▶ Dataset entries:
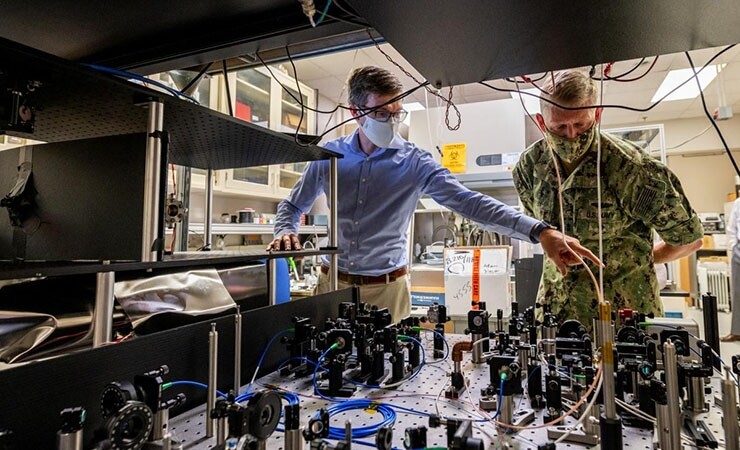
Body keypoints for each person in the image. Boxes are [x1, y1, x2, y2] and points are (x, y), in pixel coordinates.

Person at [267, 66, 599, 321]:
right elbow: (293, 205)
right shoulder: (330, 156)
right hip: (331, 285)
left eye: (397, 114)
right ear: (356, 113)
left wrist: (539, 231)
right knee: (323, 373)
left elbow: (469, 202)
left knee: (386, 382)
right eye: (382, 114)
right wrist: (285, 230)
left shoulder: (414, 162)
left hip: (387, 290)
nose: (392, 122)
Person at [512, 69, 703, 327]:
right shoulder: (530, 167)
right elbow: (535, 227)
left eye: (581, 124)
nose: (571, 135)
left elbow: (689, 239)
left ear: (598, 114)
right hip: (556, 316)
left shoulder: (634, 170)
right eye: (559, 127)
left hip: (624, 317)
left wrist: (642, 258)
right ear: (541, 122)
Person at [723, 197, 740, 342]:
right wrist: (734, 245)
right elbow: (732, 227)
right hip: (739, 250)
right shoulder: (738, 203)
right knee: (737, 292)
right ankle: (736, 331)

▶ Aim of the task:
Write out every entry above exactly, minus the pictures.

▶ Output below:
Body keypoints for each person in the image. Boxes are [x1, y1, x2, y2] and points are (x, y), in pixel coordinates.

Person at [267, 66, 599, 321]:
right elbow: (293, 205)
right shoulder: (330, 156)
right hip: (331, 285)
left eye: (397, 114)
right ear: (356, 113)
left wrist: (539, 231)
right knee: (323, 373)
left elbow: (469, 202)
left knee: (386, 382)
right eye: (382, 114)
right wrist: (285, 230)
left shoulder: (414, 162)
left hip: (387, 290)
nose: (392, 122)
Person at [512, 69, 703, 327]:
right shoulder: (530, 167)
right elbow: (535, 227)
left eye: (581, 124)
nose: (571, 135)
left elbow: (689, 239)
left ear: (598, 114)
right hip: (556, 316)
left shoulder: (634, 170)
right eye: (559, 127)
left hip: (624, 317)
left wrist: (642, 258)
right ear: (541, 122)
Person at [723, 197, 740, 342]:
right wrist: (734, 245)
right elbow: (732, 227)
right hip: (739, 250)
right shoulder: (738, 203)
right knee: (737, 292)
right ankle: (736, 331)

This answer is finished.